### YOUR INSTRUCTIONS
Transcribe the following entries word for word; no picture is to appear in the copy.

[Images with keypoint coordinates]
=== Begin Enclosure ===
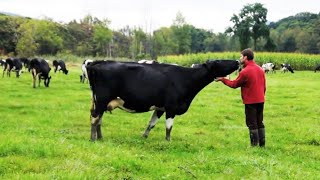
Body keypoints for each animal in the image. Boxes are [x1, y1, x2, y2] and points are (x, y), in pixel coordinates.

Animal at [86, 59, 239, 141]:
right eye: (219, 61)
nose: (237, 61)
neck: (186, 79)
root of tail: (97, 63)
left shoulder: (160, 108)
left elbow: (151, 124)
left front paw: (144, 137)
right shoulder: (171, 108)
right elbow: (169, 127)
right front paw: (168, 141)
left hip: (100, 101)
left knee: (99, 119)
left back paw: (100, 137)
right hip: (101, 100)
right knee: (95, 118)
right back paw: (93, 139)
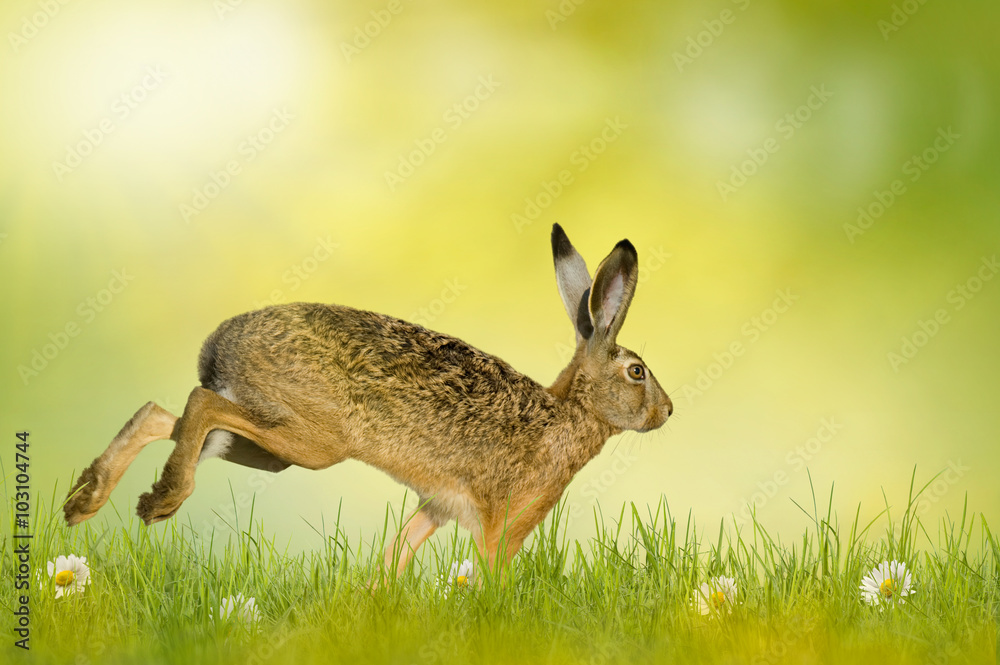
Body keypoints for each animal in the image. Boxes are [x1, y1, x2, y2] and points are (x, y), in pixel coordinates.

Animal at [63, 224, 673, 576]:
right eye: (637, 372)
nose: (667, 412)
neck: (571, 413)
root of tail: (221, 346)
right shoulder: (506, 521)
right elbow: (493, 573)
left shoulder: (437, 507)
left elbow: (397, 553)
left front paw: (381, 605)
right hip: (311, 440)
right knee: (198, 401)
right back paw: (161, 501)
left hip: (264, 444)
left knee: (163, 413)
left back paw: (85, 499)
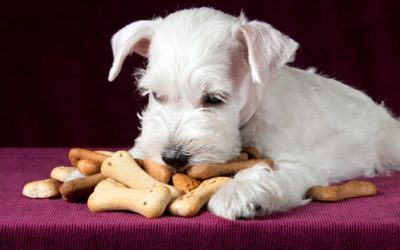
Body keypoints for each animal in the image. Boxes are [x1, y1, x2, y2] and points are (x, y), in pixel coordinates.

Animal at [106, 6, 400, 220]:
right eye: (156, 95)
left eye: (214, 98)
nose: (172, 157)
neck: (249, 119)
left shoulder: (299, 163)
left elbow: (267, 171)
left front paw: (237, 192)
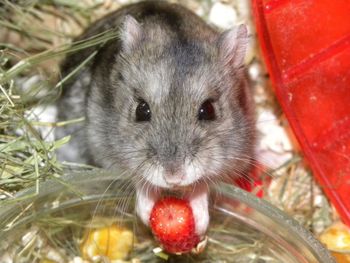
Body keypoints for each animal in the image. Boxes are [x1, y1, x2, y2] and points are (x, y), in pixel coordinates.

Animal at [56, 0, 256, 239]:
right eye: (141, 110)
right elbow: (138, 179)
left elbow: (202, 186)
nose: (173, 178)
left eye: (208, 110)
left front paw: (200, 224)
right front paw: (144, 214)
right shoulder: (103, 149)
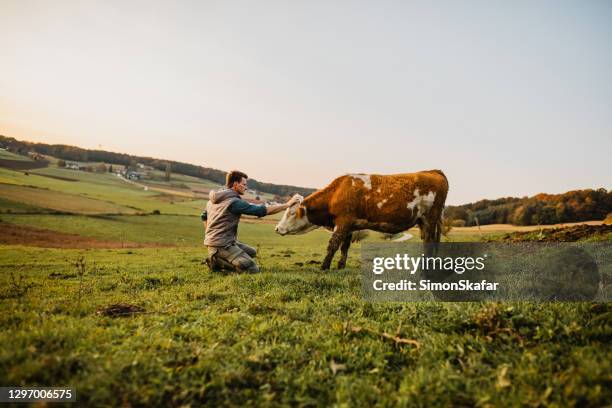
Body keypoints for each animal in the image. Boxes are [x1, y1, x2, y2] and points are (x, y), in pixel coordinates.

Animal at [274, 170, 448, 270]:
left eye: (291, 213)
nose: (277, 228)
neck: (336, 193)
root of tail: (434, 171)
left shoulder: (342, 222)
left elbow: (333, 245)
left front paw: (324, 266)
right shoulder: (349, 226)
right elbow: (344, 247)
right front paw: (341, 266)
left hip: (429, 220)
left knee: (429, 242)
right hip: (424, 222)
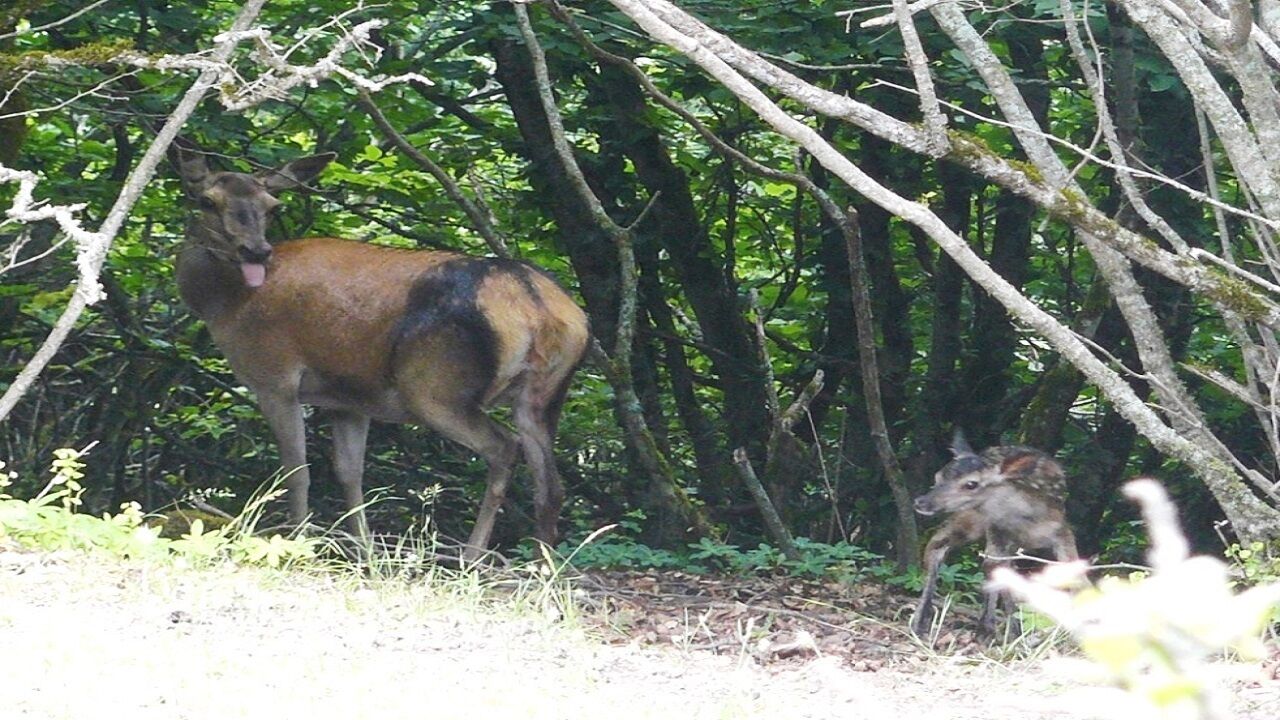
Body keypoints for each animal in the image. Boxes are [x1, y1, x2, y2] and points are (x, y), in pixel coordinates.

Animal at [172, 148, 586, 558]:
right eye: (206, 201)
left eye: (273, 206)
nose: (255, 251)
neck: (224, 303)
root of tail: (537, 307)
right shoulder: (347, 397)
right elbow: (349, 472)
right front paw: (364, 550)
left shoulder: (274, 376)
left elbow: (297, 471)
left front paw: (298, 543)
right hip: (544, 393)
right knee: (552, 486)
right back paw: (540, 564)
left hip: (434, 385)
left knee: (503, 448)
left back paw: (472, 556)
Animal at [911, 430, 1080, 632]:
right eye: (937, 476)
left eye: (971, 484)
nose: (921, 502)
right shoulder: (998, 531)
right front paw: (1013, 632)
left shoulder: (1062, 529)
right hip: (971, 519)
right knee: (938, 545)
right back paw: (923, 621)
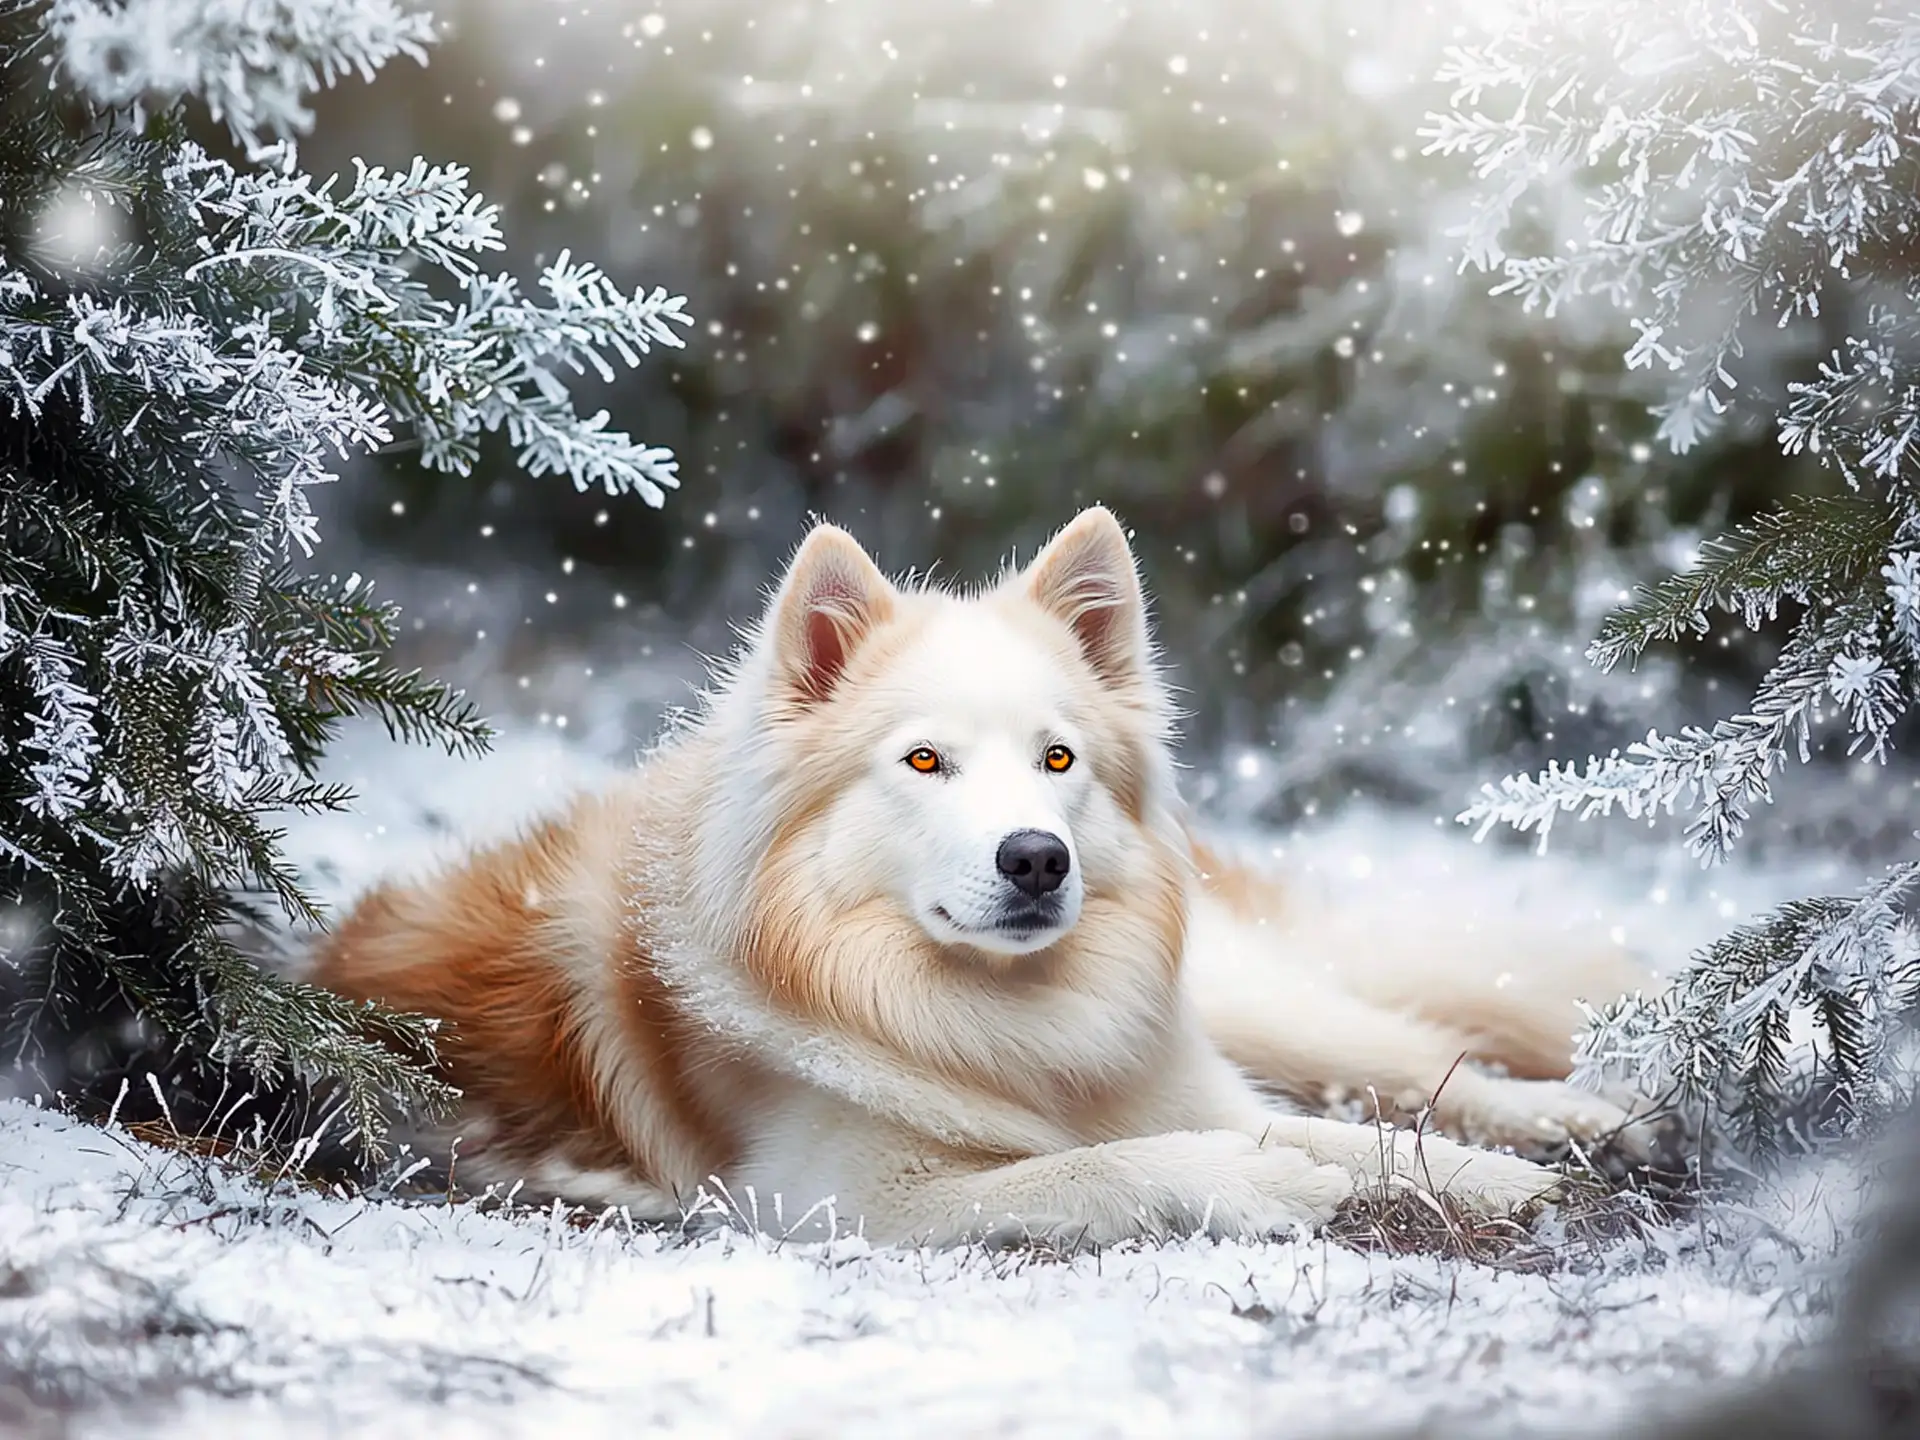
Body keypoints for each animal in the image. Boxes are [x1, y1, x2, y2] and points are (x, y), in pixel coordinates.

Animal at [314, 510, 1651, 1251]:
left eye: (1058, 759)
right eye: (925, 761)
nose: (1037, 858)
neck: (991, 1026)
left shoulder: (1172, 1083)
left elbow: (1356, 1137)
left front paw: (1504, 1185)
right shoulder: (837, 1202)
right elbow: (1105, 1164)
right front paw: (1266, 1183)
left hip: (1256, 1004)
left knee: (1418, 1058)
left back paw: (1584, 1121)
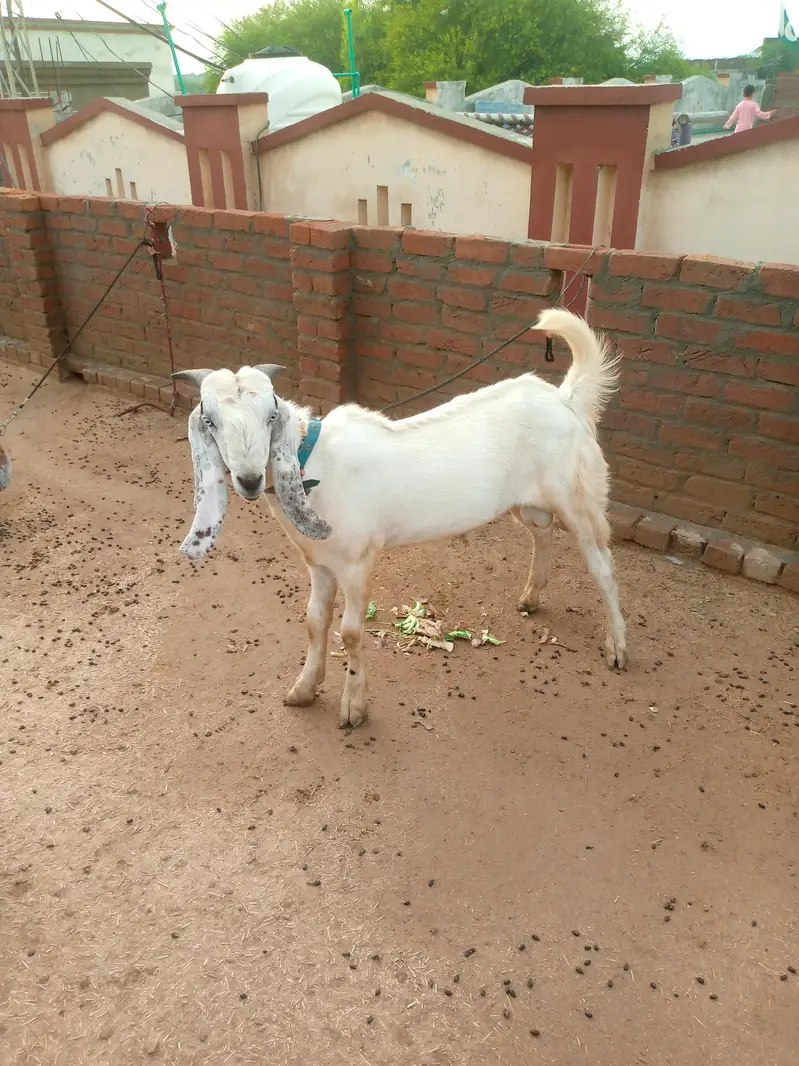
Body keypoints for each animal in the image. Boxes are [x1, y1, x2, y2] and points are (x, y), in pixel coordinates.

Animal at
=== End Enclosure ===
### YOUR RESPONSE
Body keypoints for each animal in the image. Boxes are [x1, y1, x2, y2] and points are (x, y), in pixel coordinates.

Animal at [86, 59, 239, 141]:
right eye: (219, 61)
nose: (237, 61)
neck: (186, 79)
root of tail: (97, 63)
left shoulder: (160, 108)
left elbow: (151, 124)
left front paw: (144, 137)
right shoulder: (171, 108)
right elbow: (169, 127)
right front paw: (168, 141)
left hip: (100, 101)
left knee: (99, 119)
left back paw: (100, 137)
right hip: (101, 100)
right knee: (95, 118)
right back paw: (93, 139)
Body keypoints for each animal in the image. Boxes are [x1, y1, x2, y2] and points are (x, y), in pixel coordinates.

Animal at [63, 224, 673, 576]:
right eye: (637, 372)
nose: (667, 412)
neck: (571, 413)
root of tail: (221, 346)
right shoulder: (506, 521)
right elbow: (493, 573)
left shoulder: (437, 507)
left elbow: (397, 553)
left front paw: (381, 605)
right hip: (311, 440)
right knee: (198, 401)
right back paw: (161, 501)
left hip: (264, 444)
left knee: (163, 413)
left back paw: (85, 499)
Body keypoints for each animal in the image. Boxes are [x1, y1, x2, y2] and points are (x, y), in pixel coordinates.

Animal at [106, 6, 400, 220]:
right eye: (156, 95)
left eye: (214, 98)
nose: (172, 157)
neck: (249, 119)
left shoulder: (299, 163)
left elbow: (267, 171)
left front paw: (237, 192)
Body keypoints for each animal in the image. Boxes are [x1, y1, x2, y2] and points are (x, y), in pixel coordinates.

Animal at [56, 0, 256, 239]:
right eye: (141, 110)
right elbow: (138, 179)
left elbow: (202, 186)
nose: (173, 178)
left eye: (208, 110)
left front paw: (200, 224)
right front paw: (144, 214)
right shoulder: (103, 149)
Body keypoints for each animal in the image. Boxes are [x1, y1, x2, y2] and points are (x, y), in pixel coordinates.

Animal at [274, 170, 448, 270]:
left eye: (291, 213)
nose: (277, 228)
neck: (336, 193)
root of tail: (434, 171)
left shoulder: (342, 222)
left elbow: (333, 245)
left front paw: (324, 266)
right shoulder: (349, 226)
right elbow: (344, 247)
right front paw: (341, 266)
left hip: (429, 220)
left knee: (429, 242)
right hip: (424, 222)
Body keypoints for each animal in the image. Boxes are [x1, y1, x2, y2] and points are (x, y), in pixel coordinates.

Animal at [172, 148, 586, 558]:
right eye: (206, 201)
left eye: (273, 206)
nose: (255, 251)
neck: (224, 303)
root of tail: (537, 307)
right shoulder: (347, 397)
right elbow: (349, 472)
right front paw: (364, 550)
left shoulder: (274, 376)
left elbow: (297, 471)
left front paw: (298, 543)
right hip: (544, 393)
right knee: (552, 486)
right back paw: (540, 564)
left hip: (434, 385)
left knee: (503, 448)
left back paw: (472, 556)
Animal at [911, 430, 1080, 632]:
right eye: (937, 476)
left eye: (971, 484)
nose: (921, 502)
right shoulder: (998, 531)
right front paw: (1013, 632)
left shoulder: (1062, 529)
right hip: (971, 519)
right knee: (938, 545)
right back paw: (923, 621)
Body keypoints for each animal in the image. Boxes are [x1, y1, x2, y2] and points are (x, y), in pixel coordinates.

Animal at [314, 510, 1651, 1251]:
left eye: (1058, 759)
right eye: (925, 761)
nose: (1037, 858)
neck: (991, 1026)
left shoulder: (1172, 1083)
left elbow: (1356, 1137)
left front paw: (1504, 1185)
right shoulder: (837, 1202)
right elbow: (1105, 1164)
right front paw: (1266, 1183)
left hip: (1256, 1004)
left knee: (1418, 1058)
left back paw: (1584, 1121)
Body keypoints for each animal in the image. Boxes are [x1, y1, x2, y2] and points are (x, y), in pixel coordinates.

Animal at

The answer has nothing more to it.